Collected data:
- - -

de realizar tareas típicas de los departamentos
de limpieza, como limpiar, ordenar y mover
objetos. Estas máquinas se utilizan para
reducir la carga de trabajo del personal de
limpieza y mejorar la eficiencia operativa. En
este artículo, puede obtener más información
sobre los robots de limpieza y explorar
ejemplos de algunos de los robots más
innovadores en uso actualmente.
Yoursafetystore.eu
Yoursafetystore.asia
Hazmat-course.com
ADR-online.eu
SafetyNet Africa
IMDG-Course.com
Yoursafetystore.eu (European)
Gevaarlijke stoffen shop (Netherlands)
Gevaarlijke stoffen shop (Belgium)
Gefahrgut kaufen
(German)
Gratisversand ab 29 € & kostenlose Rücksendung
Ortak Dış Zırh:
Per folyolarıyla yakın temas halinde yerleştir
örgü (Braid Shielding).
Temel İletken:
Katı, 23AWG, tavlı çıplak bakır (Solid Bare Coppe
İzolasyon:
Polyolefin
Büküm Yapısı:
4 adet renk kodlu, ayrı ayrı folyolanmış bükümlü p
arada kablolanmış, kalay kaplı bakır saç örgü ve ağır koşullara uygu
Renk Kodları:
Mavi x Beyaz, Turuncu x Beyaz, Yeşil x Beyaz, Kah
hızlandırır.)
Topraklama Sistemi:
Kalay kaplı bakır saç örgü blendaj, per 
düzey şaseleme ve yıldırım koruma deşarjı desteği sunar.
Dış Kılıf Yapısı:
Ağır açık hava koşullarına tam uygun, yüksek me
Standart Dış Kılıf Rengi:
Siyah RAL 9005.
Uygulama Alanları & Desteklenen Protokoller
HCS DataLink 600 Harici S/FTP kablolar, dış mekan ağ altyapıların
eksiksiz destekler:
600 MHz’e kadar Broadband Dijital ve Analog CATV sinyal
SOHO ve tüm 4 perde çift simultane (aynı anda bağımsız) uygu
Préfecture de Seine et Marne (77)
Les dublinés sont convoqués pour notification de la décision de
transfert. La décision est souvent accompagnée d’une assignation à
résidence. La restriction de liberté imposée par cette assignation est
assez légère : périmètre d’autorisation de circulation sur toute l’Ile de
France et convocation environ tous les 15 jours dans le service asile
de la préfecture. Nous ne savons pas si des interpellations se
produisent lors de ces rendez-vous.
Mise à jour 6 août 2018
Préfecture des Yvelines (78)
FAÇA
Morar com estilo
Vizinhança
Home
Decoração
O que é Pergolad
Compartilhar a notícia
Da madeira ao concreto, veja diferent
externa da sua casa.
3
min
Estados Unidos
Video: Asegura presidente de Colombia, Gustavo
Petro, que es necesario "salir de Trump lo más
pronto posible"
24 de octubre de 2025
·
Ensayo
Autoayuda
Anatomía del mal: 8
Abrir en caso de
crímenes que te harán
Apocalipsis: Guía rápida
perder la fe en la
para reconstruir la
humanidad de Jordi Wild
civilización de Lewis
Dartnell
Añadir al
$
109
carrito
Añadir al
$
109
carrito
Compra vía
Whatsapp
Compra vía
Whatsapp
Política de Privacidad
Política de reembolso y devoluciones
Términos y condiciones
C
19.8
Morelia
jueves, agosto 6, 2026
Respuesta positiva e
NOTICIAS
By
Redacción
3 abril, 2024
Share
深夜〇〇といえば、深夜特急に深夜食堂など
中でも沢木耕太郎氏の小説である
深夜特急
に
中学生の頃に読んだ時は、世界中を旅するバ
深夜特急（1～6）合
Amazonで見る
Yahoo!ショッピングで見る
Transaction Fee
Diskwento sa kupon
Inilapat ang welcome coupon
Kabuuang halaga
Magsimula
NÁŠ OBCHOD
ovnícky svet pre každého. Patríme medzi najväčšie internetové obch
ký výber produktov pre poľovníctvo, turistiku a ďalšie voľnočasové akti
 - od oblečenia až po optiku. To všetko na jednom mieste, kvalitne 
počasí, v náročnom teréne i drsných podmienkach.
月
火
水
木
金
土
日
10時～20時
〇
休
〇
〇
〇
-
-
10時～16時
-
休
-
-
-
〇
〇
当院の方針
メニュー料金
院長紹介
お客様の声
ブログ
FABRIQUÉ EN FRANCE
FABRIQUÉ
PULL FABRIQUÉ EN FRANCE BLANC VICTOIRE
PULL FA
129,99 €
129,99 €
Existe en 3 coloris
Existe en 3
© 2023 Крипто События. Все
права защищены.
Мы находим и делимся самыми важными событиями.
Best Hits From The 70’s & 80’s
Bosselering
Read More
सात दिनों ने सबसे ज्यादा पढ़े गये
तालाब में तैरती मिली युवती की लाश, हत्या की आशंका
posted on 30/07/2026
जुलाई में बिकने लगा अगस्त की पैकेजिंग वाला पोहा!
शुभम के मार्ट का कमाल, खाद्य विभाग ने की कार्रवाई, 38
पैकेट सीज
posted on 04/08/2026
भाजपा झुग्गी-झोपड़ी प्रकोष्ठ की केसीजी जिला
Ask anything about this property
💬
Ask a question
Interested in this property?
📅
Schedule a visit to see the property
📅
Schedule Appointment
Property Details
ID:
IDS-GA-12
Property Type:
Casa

- - -

Instructions for the task: Please return all of the records exactly.

Your solution:
de realizar tareas típicas de los departamentos
de limpieza, como limpiar, ordenar y mover
objetos. Estas máquinas se utilizan para
reducir la carga de trabajo del personal de
limpieza y mejorar la eficiencia operativa. En
este artículo, puede obtener más información
sobre los robots de limpieza y explorar
ejemplos de algunos de los robots más
innovadores en uso actualmente.
Yoursafetystore.eu
Yoursafetystore.asia
Hazmat-course.com
ADR-online.eu
SafetyNet Africa
IMDG-Course.com
Yoursafetystore.eu (European)
Gevaarlijke stoffen shop (Netherlands)
Gevaarlijke stoffen shop (Belgium)
Gefahrgut kaufen
(German)
Gratisversand ab 29 € & kostenlose Rücksendung
Ortak Dış Zırh:
Per folyolarıyla yakın temas halinde yerleştir
örgü (Braid Shielding).
Temel İletken:
Katı, 23AWG, tavlı çıplak bakır (Solid Bare Coppe
İzolasyon:
Polyolefin
Büküm Yapısı:
4 adet renk kodlu, ayrı ayrı folyolanmış bükümlü p
arada kablolanmış, kalay kaplı bakır saç örgü ve ağır koşullara uygu
Renk Kodları:
Mavi x Beyaz, Turuncu x Beyaz, Yeşil x Beyaz, Kah
hızlandırır.)
Topraklama Sistemi:
Kalay kaplı bakır saç örgü blendaj, per 
düzey şaseleme ve yıldırım koruma deşarjı desteği sunar.
Dış Kılıf Yapısı:
Ağır açık hava koşullarına tam uygun, yüksek me
Standart Dış Kılıf Rengi:
Siyah RAL 9005.
Uygulama Alanları & Desteklenen Protokoller
HCS DataLink 600 Harici S/FTP kablolar, dış mekan ağ altyapıların
eksiksiz destekler:
600 MHz’e kadar Broadband Dijital ve Analog CATV sinyal
SOHO ve tüm 4 perde çift simultane (aynı anda bağımsız) uygu
Préfecture de Seine et Marne (77)
Les dublinés sont convoqués pour notification de la décision de
transfert. La décision est souvent accompagnée d’une assignation à
résidence. La restriction de liberté imposée par cette assignation est
assez légère : périmètre d’autorisation de circulation sur toute l’Ile de
France et convocation environ tous les 15 jours dans le service asile
de la préfecture. Nous ne savons pas si des interpellations se
produisent lors de ces rendez-vous.
Mise à jour 6 août 2018
Préfecture des Yvelines (78)
FAÇA
Morar com estilo
Vizinhança
Home
Decoração
O que é Pergolad
Compartilhar a notícia
Da madeira ao concreto, veja diferent
externa da sua casa.
3
min
Estados Unidos
Video: Asegura presidente de Colombia, Gustavo
Petro, que es necesario "salir de Trump lo más
pronto posible"
24 de octubre de 2025
·
Ensayo
Autoayuda
Anatomía del mal: 8
Abrir en caso de
crímenes que te harán
Apocalipsis: Guía rápida
perder la fe en la
para reconstruir la
humanidad de Jordi Wild
civilización de Lewis
Dartnell
Añadir al
$
109
carrito
Añadir al
$
109
carrito
Compra vía
Whatsapp
Compra vía
Whatsapp
Política de Privacidad
Política de reembolso y devoluciones
Términos y condiciones
C
19.8
Morelia
jueves, agosto 6, 2026
Respuesta positiva e
NOTICIAS
By
Redacción
3 abril, 2024
Share
深夜〇〇といえば、深夜特急に深夜食堂など
中でも沢木耕太郎氏の小説である
深夜特急
に
中学生の頃に読んだ時は、世界中を旅するバ
深夜特急（1～6）合
Amazonで見る
Yahoo!ショッピングで見る
Transaction Fee
Diskwento sa kupon
Inilapat ang welcome coupon
Kabuuang halaga
Magsimula
NÁŠ OBCHOD
ovnícky svet pre každého. Patríme medzi najväčšie internetové obch
ký výber produktov pre poľovníctvo, turistiku a ďalšie voľnočasové akti
 - od oblečenia až po optiku. To všetko na jednom mieste, kvalitne 
počasí, v náročnom teréne i drsných podmienkach.
月
火
水
木
金
土
日
10時～20時
〇
休
〇
〇
〇
-
-
10時～16時
-
休
-
-
-
〇
〇
当院の方針
メニュー料金
院長紹介
お客様の声
ブログ
FABRIQUÉ EN FRANCE
FABRIQUÉ
PULL FABRIQUÉ EN FRANCE BLANC VICTOIRE
PULL FA
129,99 €
129,99 €
Existe en 3 coloris
Existe en 3
© 2023 Крипто События. Все
права защищены.
Мы находим и делимся самыми важными событиями.
Best Hits From The 70’s & 80’s
Bosselering
Read More
सात दिनों ने सबसे ज्यादा पढ़े गये
तालाब में तैरती मिली युवती की लाश, हत्या की आशंका
posted on 30/07/2026
जुलाई में बिकने लगा अगस्त की पैकेजिंग वाला पोहा!
शुभम के मार्ट का कमाल, खाद्य विभाग ने की कार्रवाई, 38
पैकेट सीज
posted on 04/08/2026
भाजपा झुग्गी-झोपड़ी प्रकोष्ठ की केसीजी जिला
Ask anything about this property
💬
Ask a question
Interested in this property?
📅
Schedule a visit to see the property
📅
Schedule Appointment
Property Details
ID:
IDS-GA-12
Property Type:
Casa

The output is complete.